= TASK BRIEF =
Spot each line in the records below where the word "sviluppo" occurs, then copy it.

[Collected data]
++++++

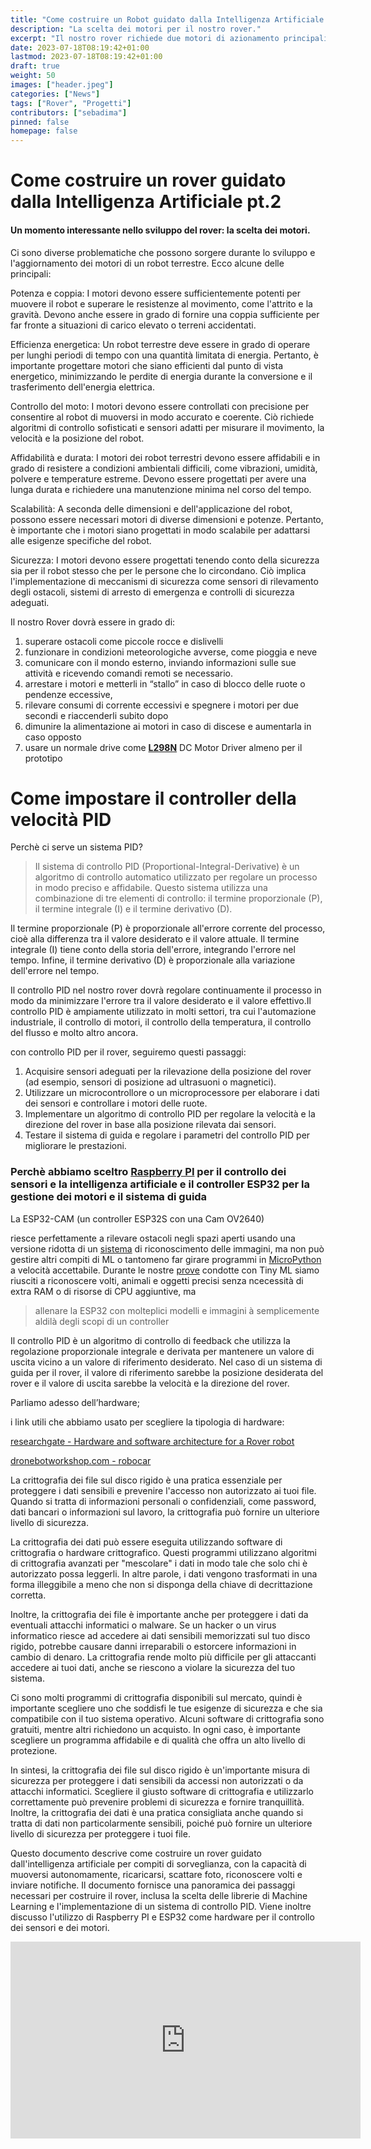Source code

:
```yaml
---
title: "Come costruire un Robot guidato dalla Intelligenza Artificiale pt.2 - I Motori"
description: "La scelta dei motori per il nostro rover."
excerpt: "Il nostro rover richiede due motori di azionamento principali. All’inizio abbiamo considerato la ipotesi dei motori passo-passo, che si muovono di pochissimo ogni volta che vengono azionati dal driver, sono una soluzione sofisticata ma per la versione iniziale del nostro rover li abbiamo scartati; pensiamo di usarli in una una prossima evoluzione..."
date: 2023-07-18T08:19:42+01:00
lastmod: 2023-07-18T08:19:42+01:00
draft: true
weight: 50
images: ["header.jpeg"]
categories: ["News"]
tags: ["Rover", "Progetti"]
contributors: ["sebadima"]
pinned: false
homepage: false
---
```


# Come costruire un rover guidato dalla Intelligenza Artificiale pt.2
#### Un momento interessante nello sviluppo del rover: la scelta dei motori.



Ci sono diverse problematiche che possono sorgere durante lo sviluppo e l'aggiornamento dei motori di un robot terrestre. Ecco alcune delle principali:

Potenza e coppia: I motori devono essere sufficientemente potenti per muovere il robot e superare le resistenze al movimento, come l'attrito e la gravità. Devono anche essere in grado di fornire una coppia sufficiente per far fronte a situazioni di carico elevato o terreni accidentati.

Efficienza energetica: Un robot terrestre deve essere in grado di operare per lunghi periodi di tempo con una quantità limitata di energia. Pertanto, è importante progettare motori che siano efficienti dal punto di vista energetico, minimizzando le perdite di energia durante la conversione e il trasferimento dell'energia elettrica.

Controllo del moto: I motori devono essere controllati con precisione per consentire al robot di muoversi in modo accurato e coerente. Ciò richiede algoritmi di controllo sofisticati e sensori adatti per misurare il movimento, la velocità e la posizione del robot.

Affidabilità e durata: I motori dei robot terrestri devono essere affidabili e in grado di resistere a condizioni ambientali difficili, come vibrazioni, umidità, polvere e temperature estreme. Devono essere progettati per avere una lunga durata e richiedere una manutenzione minima nel corso del tempo.

Scalabilità: A seconda delle dimensioni e dell'applicazione del robot, possono essere necessari motori di diverse dimensioni e potenze. Pertanto, è importante che i motori siano progettati in modo scalabile per adattarsi alle esigenze specifiche del robot.

Sicurezza: I motori devono essere progettati tenendo conto della sicurezza sia per il robot stesso che per le persone che lo circondano. Ciò implica l'implementazione di meccanismi di sicurezza come sensori di rilevamento degli ostacoli, sistemi di arresto di emergenza e controlli di sicurezza adeguati.

Il nostro Rover dovrà essere in grado di:

1. superare ostacoli come piccole rocce e dislivelli
2. funzionare in condizioni meteorologiche avverse, come pioggia e neve
3. comunicare con il mondo esterno, inviando informazioni sulle sue attività e ricevendo comandi remoti se necessario. 
4. arrestare i motori e metterli in “stallo” in caso di blocco delle ruote o pendenze eccessive, 
5. rilevare consumi di corrente eccessivi e spegnere i motori per due secondi e riaccenderli subito dopo 
6. dimunire la alimentazione ai motori in caso di discese e aumentarla in caso opposto
7. usare un normale drive come **[L298N](https://lastminuteengineers.com/l298n-dc-stepper-driver-arduino-tutorial/)** DC Motor Driver almeno per il prototipo


# Come impostare il controller della velocità PID

Perchè ci serve un sistema PID?

> Il sistema di controllo PID (Proportional-Integral-Derivative) è un algoritmo di controllo automatico utilizzato per regolare un processo in modo preciso e affidabile. Questo sistema utilizza una combinazione di tre elementi di controllo: il termine proporzionale (P), il termine integrale (I) e il termine derivativo (D).
> 

Il termine proporzionale (P) è proporzionale all'errore corrente del processo, cioè alla differenza tra il valore desiderato e il valore attuale. Il termine integrale (I) tiene conto della storia dell'errore, integrando l'errore nel tempo. Infine, il termine derivativo (D) è proporzionale alla variazione dell'errore nel tempo.

Il controllo PID nel nostro rover dovrà regolare continuamente il processo in modo da minimizzare l'errore tra il valore desiderato e il valore effettivo.Il controllo PID è ampiamente utilizzato in molti settori, tra cui l'automazione industriale, il controllo di motori, il controllo della temperatura, il controllo del flusso e molto altro ancora.

con controllo PID per il rover, seguiremo questi passaggi:

1. Acquisire sensori adeguati per la rilevazione della posizione del rover (ad esempio, sensori di posizione ad ultrasuoni o magnetici).
2. Utilizzare un microcontrollore o un microprocessore per elaborare i dati dei sensori e controllare i motori delle ruote.
3. Implementare un algoritmo di controllo PID per regolare la velocità e la direzione del rover in base alla posizione rilevata dai sensori.
4. Testare il sistema di guida e regolare i parametri del controllo PID per migliorare le prestazioni.

### Perchè abbiamo sceltro [Raspberry PI](https://www.raspberrypi.org/) per il controllo dei sensori e la intelligenza artificiale e il controller ESP32 per la gestione dei motori e il sistema di guida

La ESP32-CAM (un controller ESP32S con una Cam OV2640) 


riesce perfettamente a rilevare ostacoli negli spazi aperti usando una versione ridotta di un [sistema](https://en.wikipedia.org/wiki/Computer_vision) di riconoscimento delle immagini, ma non può gestire altri compiti di ML o tantomeno far girare programmi in [MicroPython](https://docs.micropython.org/en/latest/library/index.html) a velocità accettabile. Durante le nostre [prove](https://www.hackster.io/mjrobot/esp32-cam-tinyml-image-classification-fruits-vs-veggies-4ab970) condotte con Tiny ML siamo riusciti a riconoscere volti, animali e oggetti precisi senza ncecessità di extra RAM o di risorse di CPU aggiuntive, ma

> allenare la ESP32 con molteplici modelli e immagini à semplicemente aldilà degli scopi di un controller
> 

Il controllo PID è un algoritmo di controllo di feedback che utilizza la regolazione proporzionale integrale e derivata per mantenere un valore di uscita vicino a un valore di riferimento desiderato. Nel caso di un sistema di guida per il rover, il valore di riferimento sarebbe la posizione desiderata del rover e il valore di uscita sarebbe la velocità e la direzione del rover.

Parliamo adesso dell’hardware;

i link utili che abbiamo usato per scegliere la tipologia di hardware:

[researchgate - Hardware and software architecture for a Rover robot](https://www.researchgate.net/publication/259487884_Hardware_and_software_architecture_for_a_Rover_robot)

[dronebotworkshop.com - robocar](https://dronebotworkshop.com/esp32cam-robot-car/)

La crittografia dei file sul disco rigido è una pratica essenziale per proteggere i dati sensibili e prevenire l'accesso non autorizzato ai tuoi file. Quando si tratta di informazioni personali o confidenziali, come password, dati bancari o informazioni sul lavoro, la crittografia può fornire un ulteriore livello di sicurezza.

La crittografia dei dati può essere eseguita utilizzando software di crittografia o hardware crittografico. Questi programmi utilizzano algoritmi di crittografia avanzati per "mescolare" i dati in modo tale che solo chi è autorizzato possa leggerli. In altre parole, i dati vengono trasformati in una forma illeggibile a meno che non si disponga della chiave di decrittazione corretta.

Inoltre, la crittografia dei file è importante anche per proteggere i dati da eventuali attacchi informatici o malware. Se un hacker o un virus informatico riesce ad accedere ai dati sensibili memorizzati sul tuo disco rigido, potrebbe causare danni irreparabili o estorcere informazioni in cambio di denaro. La crittografia rende molto più difficile per gli attaccanti accedere ai tuoi dati, anche se riescono a violare la sicurezza del tuo sistema.

Ci sono molti programmi di crittografia disponibili sul mercato, quindi è importante scegliere uno che soddisfi le tue esigenze di sicurezza e che sia compatibile con il tuo sistema operativo. Alcuni software di crittografia sono gratuiti, mentre altri richiedono un acquisto. In ogni caso, è importante scegliere un programma affidabile e di qualità che offra un alto livello di protezione.

In sintesi, la crittografia dei file sul disco rigido è un'importante misura di sicurezza per proteggere i dati sensibili da accessi non autorizzati o da attacchi informatici. Scegliere il giusto software di crittografia e utilizzarlo correttamente può prevenire problemi di sicurezza e fornire tranquillità. Inoltre, la crittografia dei dati è una pratica consigliata anche quando si tratta di dati non particolarmente sensibili, poiché può fornire un ulteriore livello di sicurezza per proteggere i tuoi file.

Questo documento descrive come costruire un rover guidato dall'intelligenza artificiale per compiti di sorveglianza, con la capacità di muoversi autonomamente, ricaricarsi, scattare foto, riconoscere volti e inviare notifiche. Il documento fornisce una panoramica dei passaggi necessari per costruire il rover, inclusa la scelta delle librerie di Machine Learning e l'implementazione di un sistema di controllo PID. Viene inoltre discusso l'utilizzo di Raspberry PI e ESP32 come hardware per il controllo dei sensori e dei motori.

<iframe width="560" height="315" src="https://www.youtube.com/embed/NOZZMsMAGh0" title="YouTube video player" frameborder="0" allow="accelerometer; autoplay; clipboard-write; encrypted-media; gyroscope; picture-in-picture; web-share" allowfullscreen></iframe>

++++++

= ANSWER SECTION =
#### Un momento interessante nello sviluppo del rover: la scelta dei motori.
Ci sono diverse problematiche che possono sorgere durante lo sviluppo e l'aggiornamento dei motori di un robot terrestre. Ecco alcune delle principali:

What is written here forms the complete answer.